BACKGROUND: Ketamine was previously suggested to relax vascular smooth muscle by reducing the intracellular Ca2+ concentration ([Ca2+]i). However, no direct evidence is available to indicate that ketamine reduces the [Ca2+]i in vascular smooth muscle of systemic resistance arteries.
METHODS: Endothelium-intact or -denuded smooth muscle strips were prepared from rat small mesenteric arteries. Isometric force and [Ca2+]i were measured simultaneously in the fura-2-loaded, endothelium-denuded strips. In some experiments, only isometric force was measured in either the endothelium-intact or beta-escin-treated, endothelium-denuded strips.
RESULTS: In the endothelium-intact strips, lower concentrations (< or = 30 microm) of ketamine slightly enhanced norepinephrine-induced contraction, whereas higher concentrations (> or = 100 microM) of ketamine inhibited both norepinephrine- and KCl-induced contractions. In the fura-2-loaded strips, ketamine (> or = 100 microM) inhibited the increases in both [Ca2+]i and force induced by either norepinephrine or KCl. Ketamine also inhibited the norepinephrine-induced increase in [Ca2+]i after treatment with ryanodine. In the absence of extracellular Ca2+, ketamine notably inhibited the norepinephrine-induced increase in [Ca2+]i, whereas it only minimally inhibited caffeine-induced increase in [Ca2+]i. Ketamine had little influence on the [Ca2+]i-force relation during force development to stepwise increment of extracellular Ca2+ concentration during either KCl depolarization or norepinephrine stimulation. Ketamine did not affect Ca2+-activated contractions in the beta-escin membrane-permeabilized strips.

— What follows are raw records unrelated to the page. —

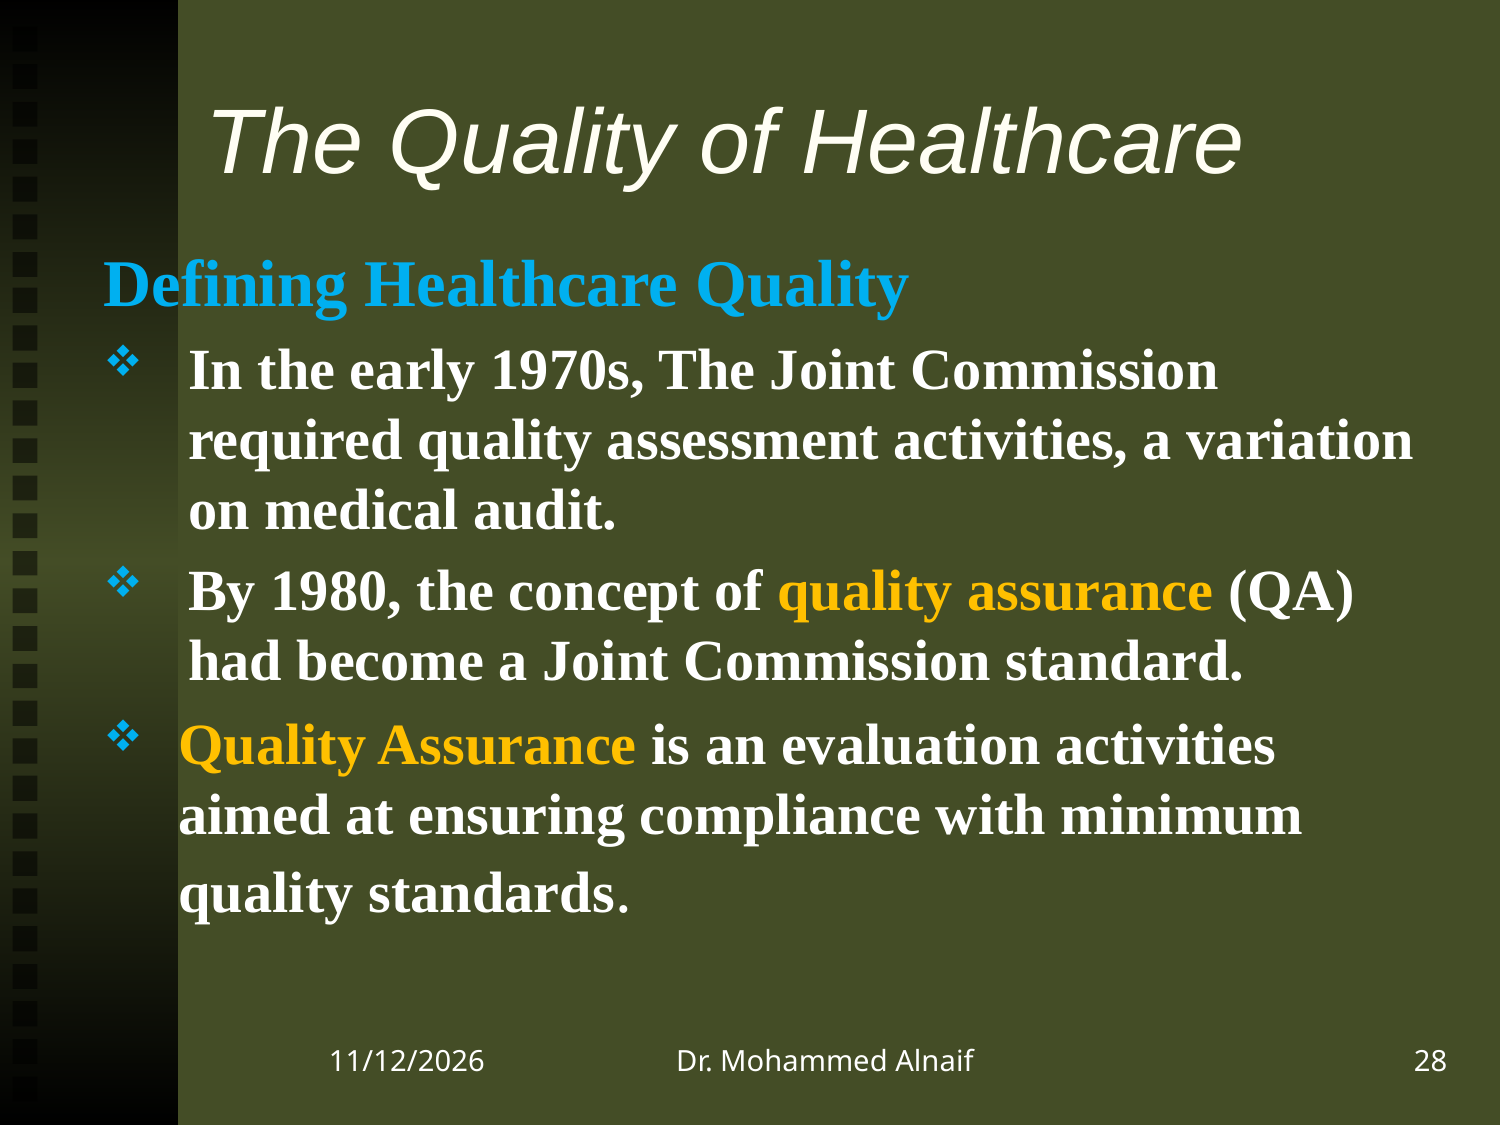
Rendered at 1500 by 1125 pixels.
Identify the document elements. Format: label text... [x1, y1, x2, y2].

slide_number 28 [1149, 1024, 1463, 1101]
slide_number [187, 1024, 501, 1101]
subtitle Defining Healthcare Quality In the early 1970s, The Joint Commission required quality assessment activities, a variation on medical audit. By 1980, the concept of quality assurance (QA) had become a Joint Commission standard. Quality Assurance is an evaluation activities aimed at ensuring compliance with minimum quality standards. [88, 231, 1448, 988]
title The Quality of Healthcare [88, 42, 1364, 231]
footer Dr. Mohammed Alnaif [587, 1024, 1063, 1101]
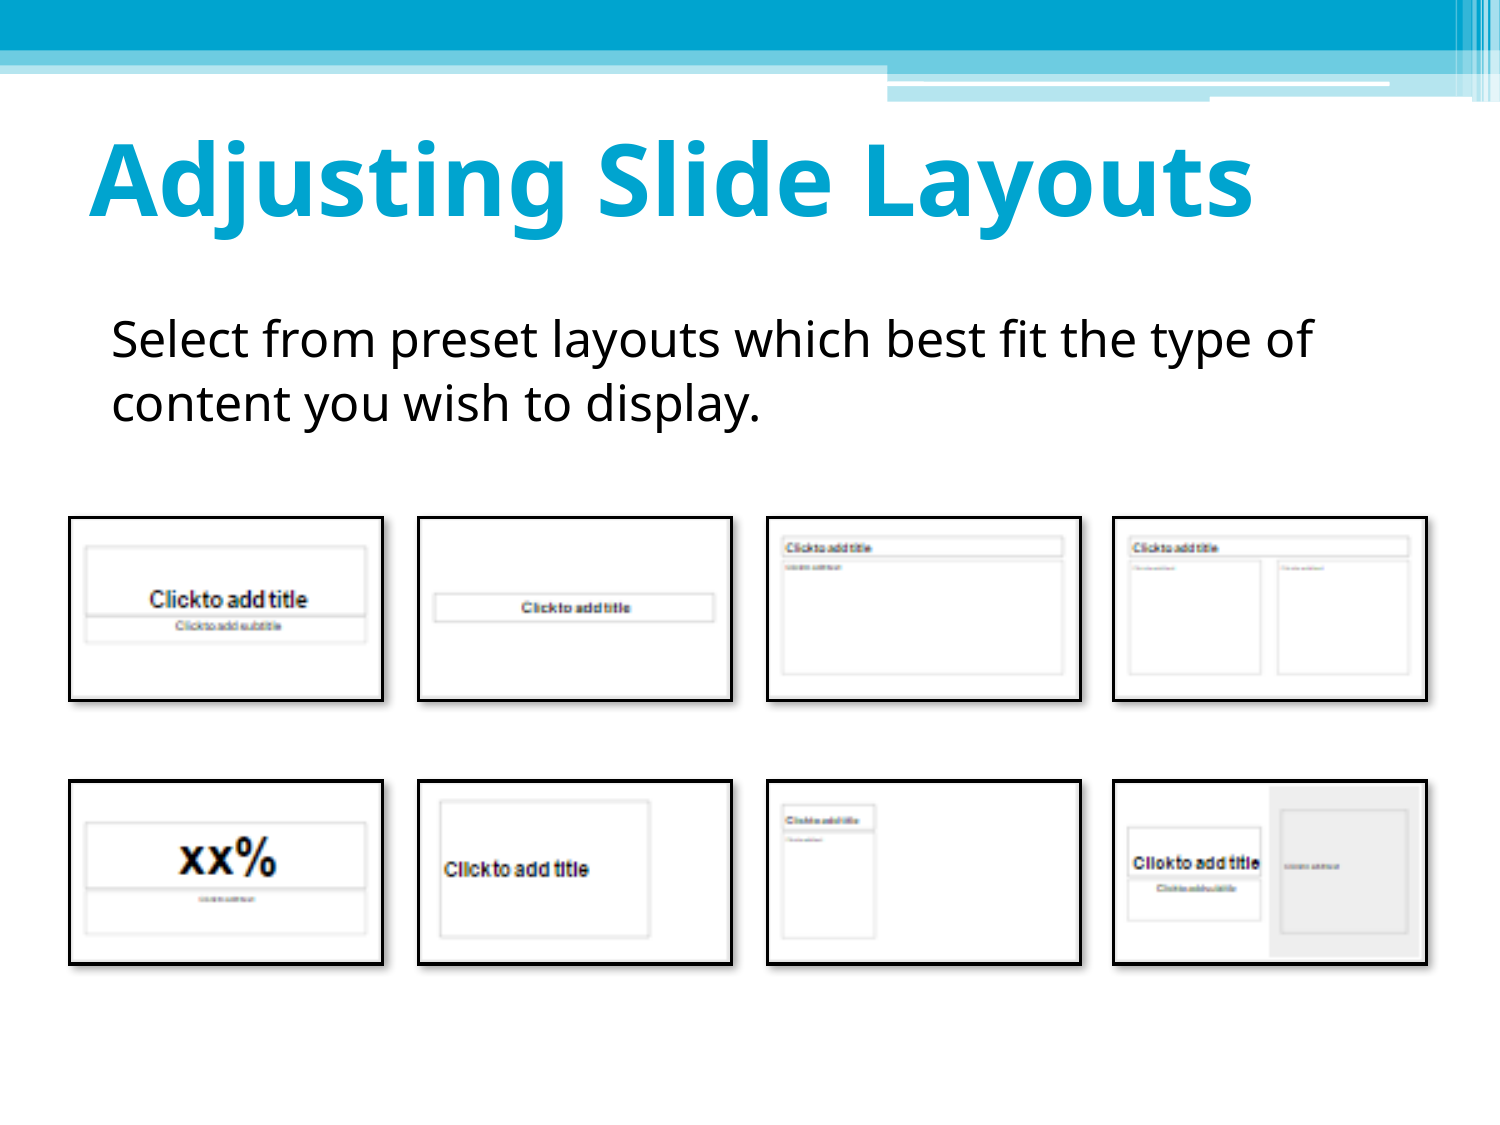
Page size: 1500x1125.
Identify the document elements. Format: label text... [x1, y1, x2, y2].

picture [419, 782, 730, 963]
picture [71, 782, 382, 963]
picture [768, 782, 1079, 963]
picture [1114, 782, 1425, 963]
picture [71, 518, 382, 699]
picture [419, 518, 730, 699]
picture [1114, 518, 1425, 699]
picture [768, 518, 1079, 699]
list Select from preset layouts which best fit the type of content you wish to display. [75, 299, 1418, 450]
title Adjusting Slide Layouts [75, 90, 1418, 263]
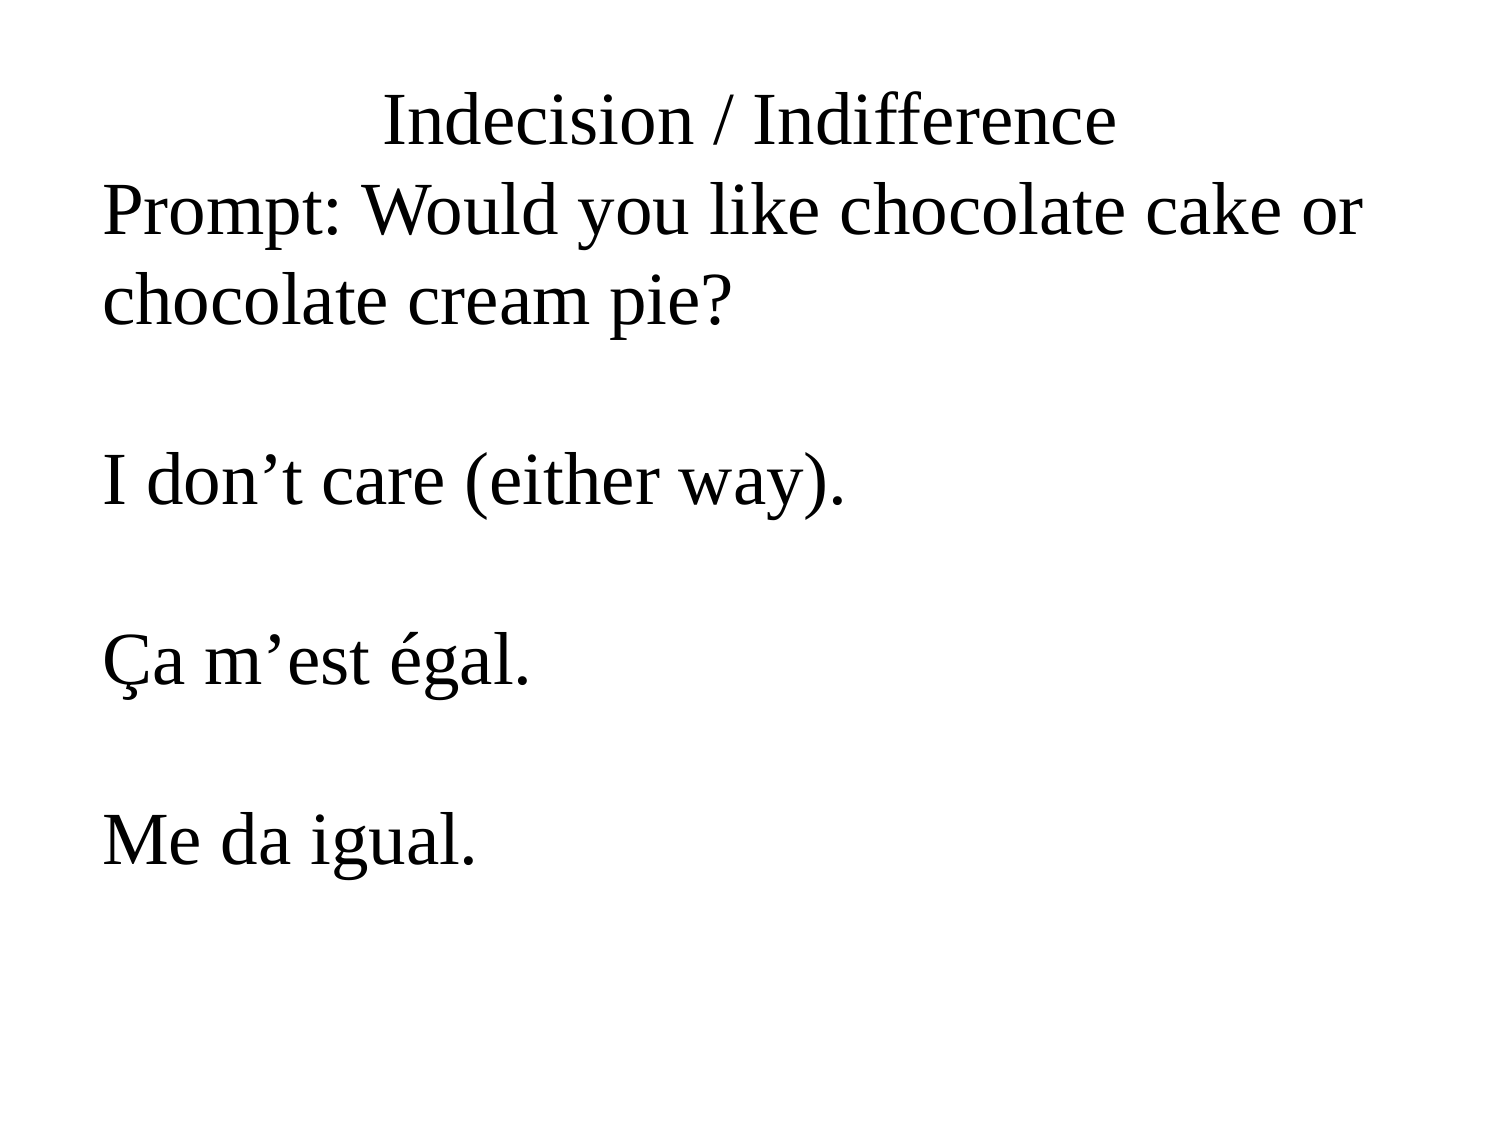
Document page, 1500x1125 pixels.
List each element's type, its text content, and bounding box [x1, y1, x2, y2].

CONCLUSIONS: The action of ketamine on contractile response to norepinephrine consists of endothelium-dependent vasoconstricting and endothelium-independent vasodilating components. The direct vasorelaxation is largely a result of reduction of[Ca2+]i in vascular smooth muscle cells. The [Ca2+]i-reducing effects are caused by inhibitions of both voltage-gated Ca2+ influx and norepinephrine-induced Ca2+ release from the intracellular stores.